The bishop of Central Tanganyika will visit us from April 6-9 enroute to Canada.  His name is Mdimi Mhogolo, such a musical name, and we were guests in his home this past summer.  I asked my bishop in Virginia, David Jones what to do with a visiting African bishop.  “You may do his laundry” said David.  It is amazing that Bishop Mhogolo has stayed in David’s home in Virginia and now he will be in mine.  It can’t just be coincidence. 
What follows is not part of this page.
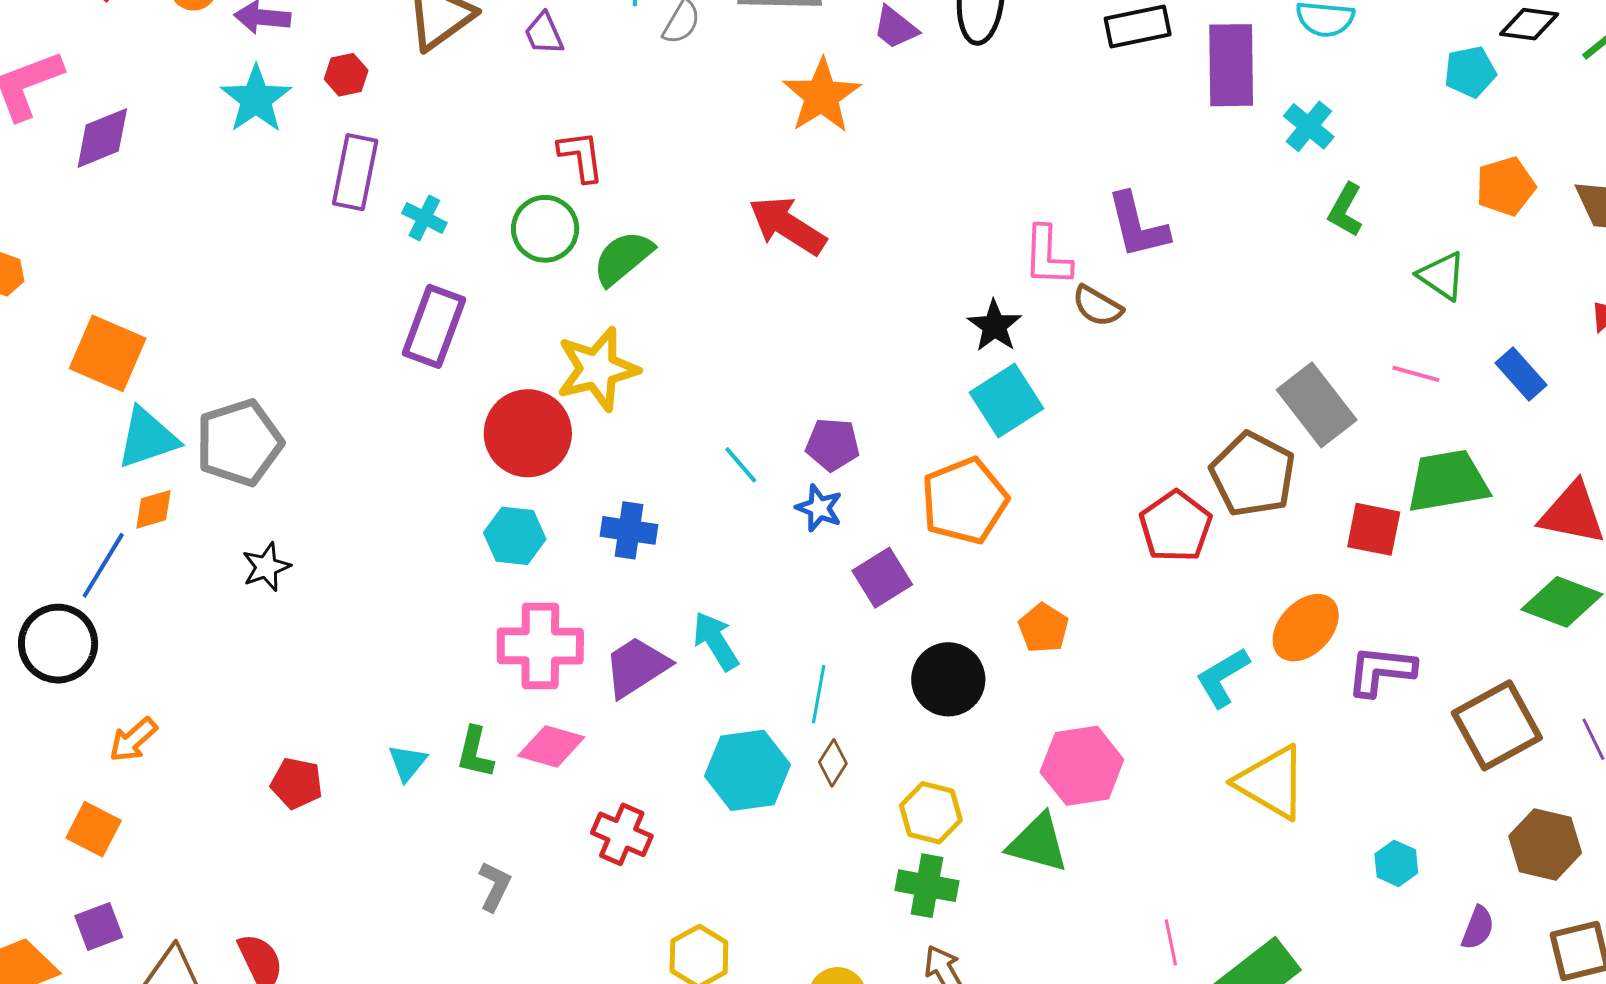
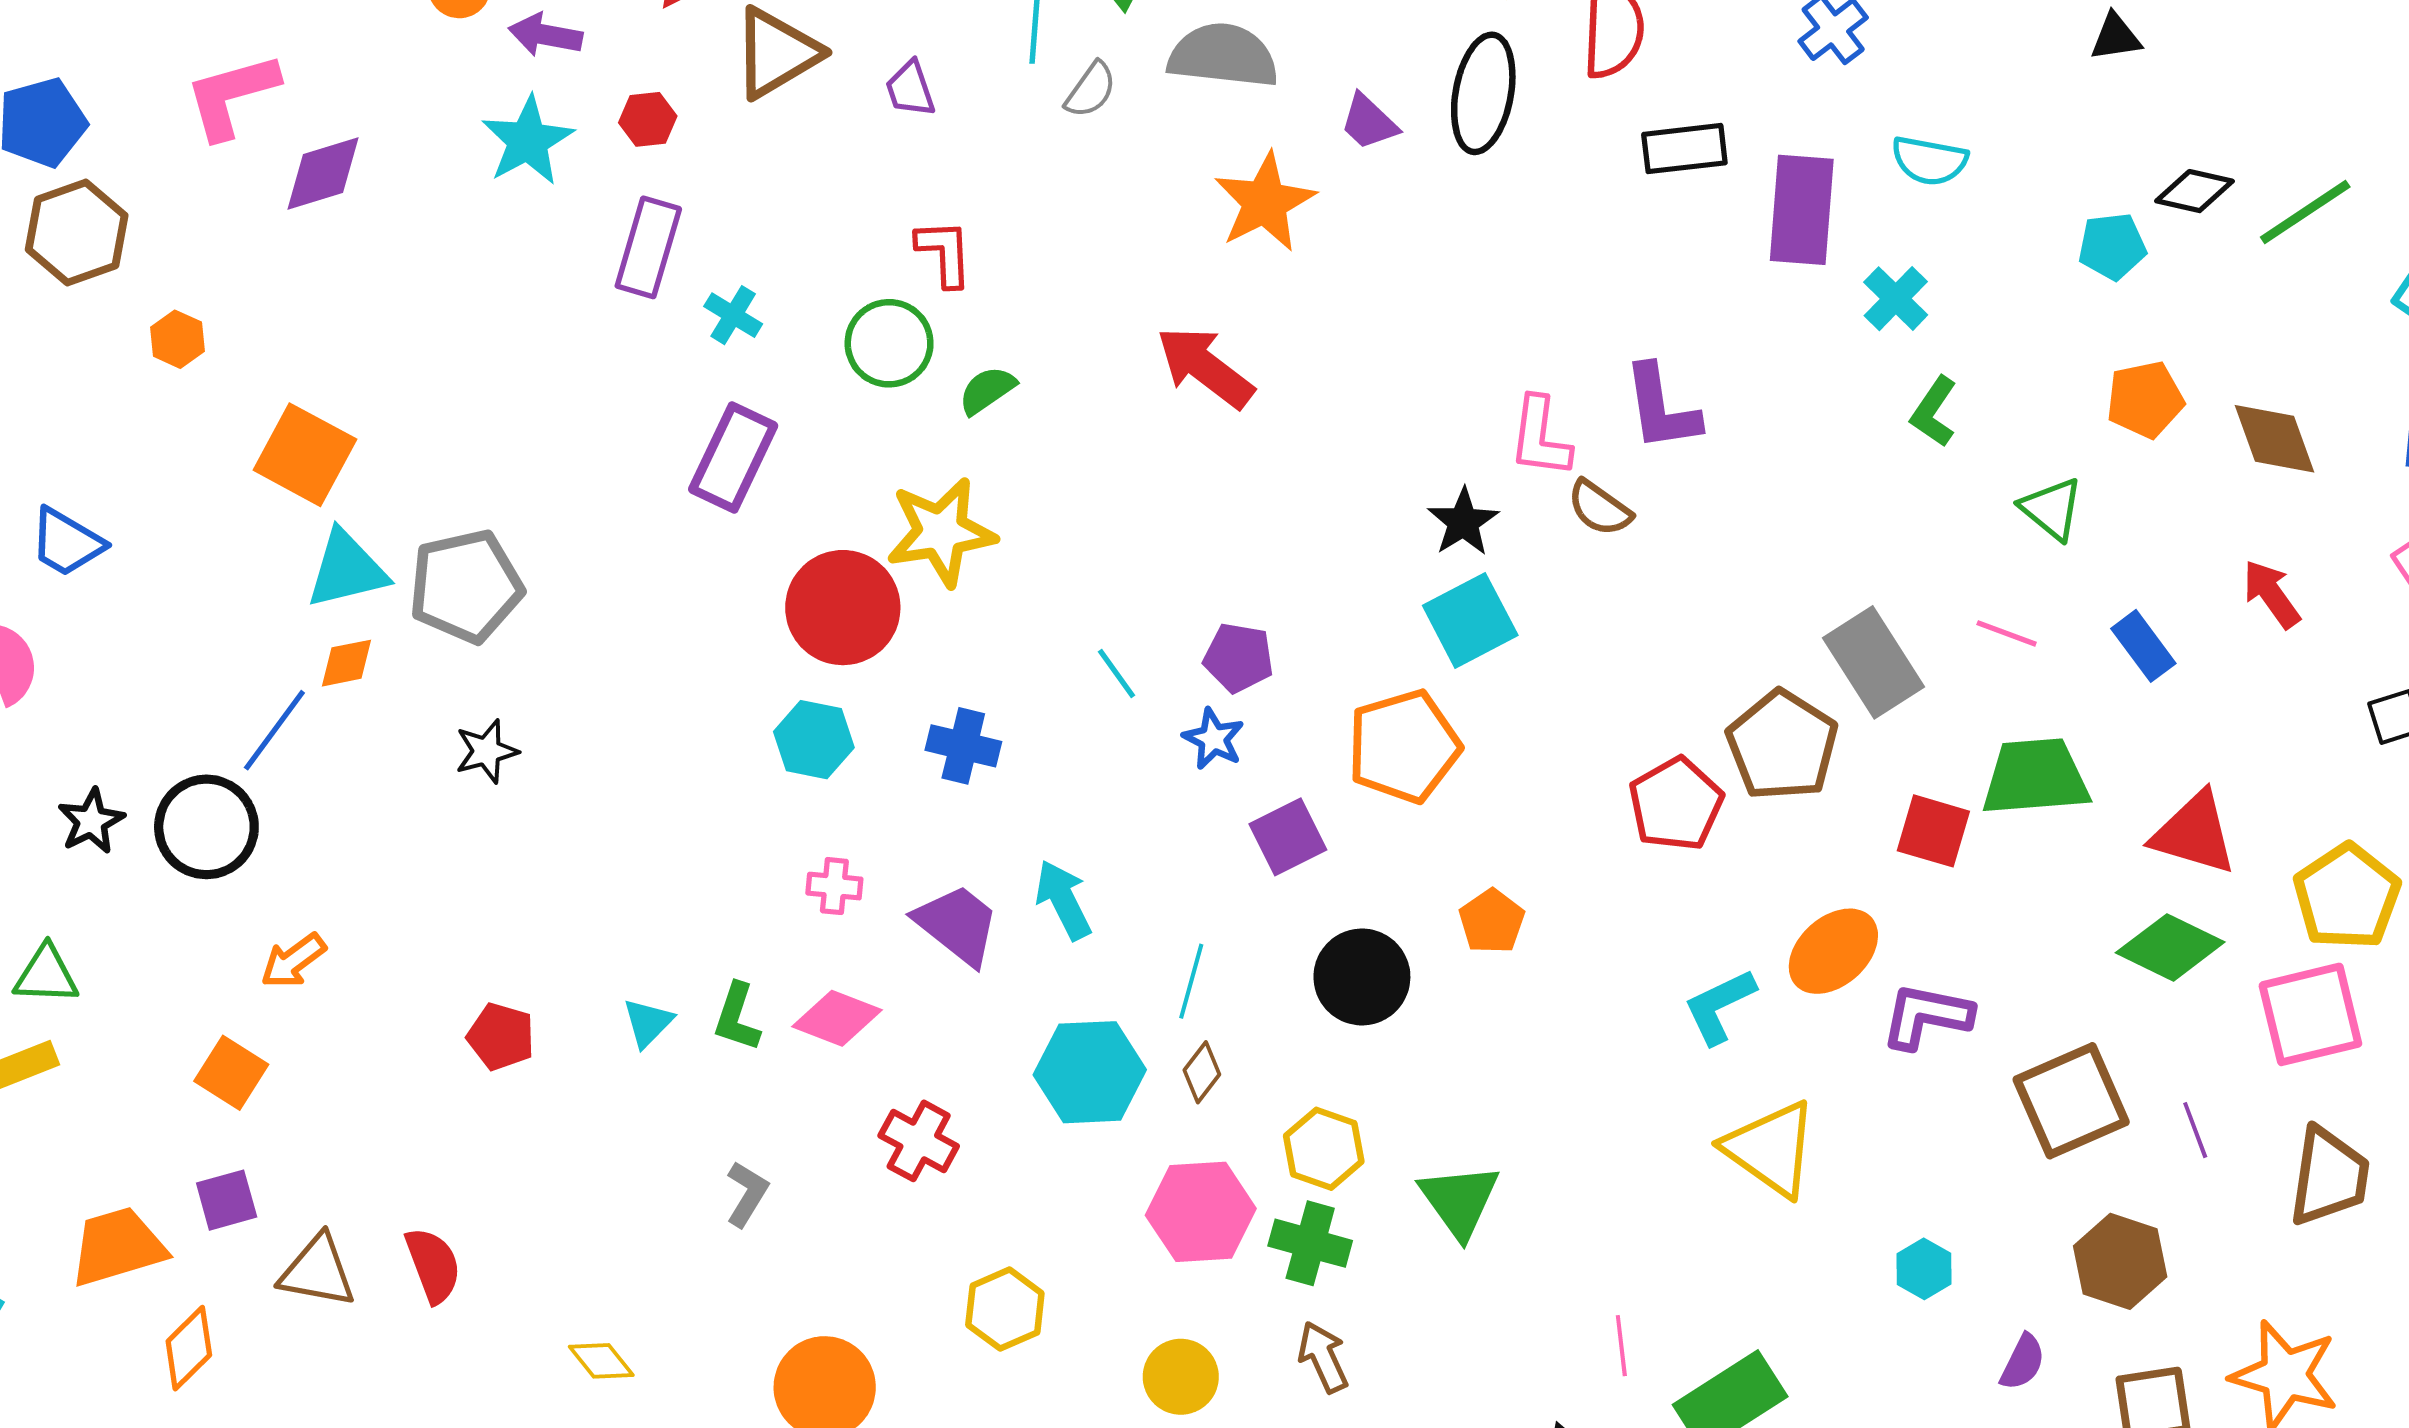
green semicircle: (623, 258) -> (987, 390), size x0.7
pink cross: (540, 646) -> (834, 886), size x0.5
purple trapezoid: (637, 667) -> (957, 924), turned 66
pink hexagon: (1082, 766) -> (1201, 1212), moved
green triangle: (1038, 843) -> (1459, 1201), turned 34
I had the pleasure of going to a writing workshop last weekend in Valle Crucis.  I felt a bit out of place as many were published writers including the facilitator, Katerina Whitley.  She is a very compelling person ~ a writer of note, has written for the Christian Science Monitor and has been a church journalist for 20 years.  I bought one of her books:  “Walking the Way of Sorrows.”  I’ve read many books on the Stations and never thought any would touch me as much as Michel Quoist ‘s “Prayers” but Katerina’s are  deeply moving monologues from those along the way of the Cross ~ Jesus’ mother, Simon of  Cyrene, Veronica and all the others who witnessed and followed behind that horrible scene.  If any of you are seeking something special for Holy Week I highly recommend this little but heart-cracking book.  It is published by Morehouse.  I’ve actually walked the Via Dolorosa in Jerusalem but even that did not reach me as much as these writings and meditations. 

Please keep our African friends in your hearts and in your prayers.